How is that helpful to the cancer patient, the widow, and to Andy Parker, for example. Each of them have probably felt anger, grief, and fear. Is this because they were not cultivating love? No, it is because they are wholehearted human beings. It is because they love that they also have these feelings. Life is squeezing them, what we should expect to come out is the whole range of human emotions. Let’s not shame those who are experiencing the so-called “negative” emotions. Let’s extend to them compassion, a shoulder to cry on, and a listening ear — even on their darkest days. Let’s offer them love, not judgement, so they can journey with this life. Suppressing or judging their emotional life will not help them to heal on any level. It will not help them to live their lives fully.

Now this point of view is not isolated to Dr. Dyer and Ms. Hay. (One only has to read the title of the book: “The Gift of Cancer” to get a glimpse of this perspective.) I remember several years ago being in an ICU where across from a cardiac patient’s bed there was a sign saying, “Ask yourself why you’re here.”  Yes, please ask yourself, because we want to blame you and judge you and make sure you know this is your fault. Let me say it again, “this is not helpful!”

Megan Devine has written so eloquently about this subject in the Huffington Post. Her article is titled, “Your Pain Isn’t Your Fault: Why Some Teachers and Gurus Have it Wrong.”  In it she recounts reading a book by Pema Chodron after she became a widow. She becomes infuriated with the book, “The thing that sent me over the edge, never to return again to fully loving or trusting Pema Chodron, was when she suggested that any pain or difficulty you are having in your life is due to a lack of self-awareness, or to some place you needed to grow.” After destroying the book, Ms. Devine resolves never to read, or recommend, Pema Chodron’s books again. As she writes, “Pain simply is. It’s a natural, normal response to loss.” Ms. Devine was not to blame for her feelings and trying to assign that blame to her was . . . not helpful, to say the least.
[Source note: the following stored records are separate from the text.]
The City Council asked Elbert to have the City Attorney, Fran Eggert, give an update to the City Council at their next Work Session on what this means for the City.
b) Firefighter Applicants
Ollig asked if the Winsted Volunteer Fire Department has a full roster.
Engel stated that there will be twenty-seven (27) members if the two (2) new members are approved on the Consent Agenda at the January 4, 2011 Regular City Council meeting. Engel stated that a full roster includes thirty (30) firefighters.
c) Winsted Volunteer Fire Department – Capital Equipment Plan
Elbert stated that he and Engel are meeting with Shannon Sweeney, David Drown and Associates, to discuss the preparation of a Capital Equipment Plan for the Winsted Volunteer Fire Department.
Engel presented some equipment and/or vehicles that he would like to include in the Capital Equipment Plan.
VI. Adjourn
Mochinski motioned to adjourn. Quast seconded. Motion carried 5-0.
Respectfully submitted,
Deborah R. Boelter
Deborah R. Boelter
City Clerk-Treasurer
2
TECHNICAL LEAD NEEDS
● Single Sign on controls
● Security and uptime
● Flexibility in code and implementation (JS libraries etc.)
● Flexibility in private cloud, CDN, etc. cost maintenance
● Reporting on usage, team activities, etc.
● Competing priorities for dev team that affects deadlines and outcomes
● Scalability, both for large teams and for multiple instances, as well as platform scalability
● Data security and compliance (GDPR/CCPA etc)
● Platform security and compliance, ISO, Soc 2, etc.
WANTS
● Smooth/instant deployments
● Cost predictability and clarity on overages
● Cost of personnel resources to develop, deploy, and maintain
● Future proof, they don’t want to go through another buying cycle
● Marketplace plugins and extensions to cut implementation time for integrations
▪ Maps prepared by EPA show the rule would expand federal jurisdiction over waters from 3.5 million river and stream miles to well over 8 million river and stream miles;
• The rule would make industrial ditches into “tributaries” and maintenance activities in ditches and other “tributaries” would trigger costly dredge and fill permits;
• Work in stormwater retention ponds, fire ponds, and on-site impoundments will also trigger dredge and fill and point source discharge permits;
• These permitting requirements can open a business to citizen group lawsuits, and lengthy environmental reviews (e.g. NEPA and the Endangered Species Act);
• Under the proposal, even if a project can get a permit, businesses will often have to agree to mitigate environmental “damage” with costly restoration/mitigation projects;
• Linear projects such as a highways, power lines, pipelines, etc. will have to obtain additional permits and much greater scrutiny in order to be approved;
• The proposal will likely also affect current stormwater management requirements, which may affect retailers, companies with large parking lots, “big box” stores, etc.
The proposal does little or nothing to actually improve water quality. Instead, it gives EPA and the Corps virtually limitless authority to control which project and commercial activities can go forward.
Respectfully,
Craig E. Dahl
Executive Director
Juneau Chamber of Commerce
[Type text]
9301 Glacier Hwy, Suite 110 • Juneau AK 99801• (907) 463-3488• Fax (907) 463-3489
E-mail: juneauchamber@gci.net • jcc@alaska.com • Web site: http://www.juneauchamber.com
If you want to help people to make changes in their lives, you have to love them first. You have to take the time to understand them. From there change can happen. Change does not happen from a place of ridicule or judgment over completely normal emotions.

Please, all my helping professional friends, I’m begging you, love first. And remember, you can heal your life without having to blame yourself first.

 

What I learned at the Waterpark

Like many Reiki Practitioners I have studied meditation for many years and have received excellent instruction.  In a meditation or yoga class, there is often a direction around observing our emotions.  As we do this observation, we notice that emotions arise and fall away.  For me, I was observing the negative emotions, e.g., anger, anxiety, resentment.

Image by Janice Lodato
Image by Janice Lodato

However, recently I had the opportunity to observe my positive emotions arise and fall away.  My family and I spent a long weekend at a waterpark.  It was a weekend filled with fun, laughs, lots of physical exertion and challenges to my feelings of safety.  I left the waterpark filled with feelings of enjoyment and happiness.  After arriving home, waking the next morning and commuting to work, those feelings had fallen away.  I missed them and mourned their passing.  I wanted to hold onto them and puzzled over why they had left.  Then I remembered the words of my meditation teachers, “Emotions arise and fall away.”  Now, I understood from an experience that was closely observed that this was true for positive emotions too.

So I invite you to observe your emotions in moments of their heightenedness and their everydayness.  You can do this through meditation, your Reiki practice, your relationships and your beingness.

Wishing you love, light and the companionship of your emotions.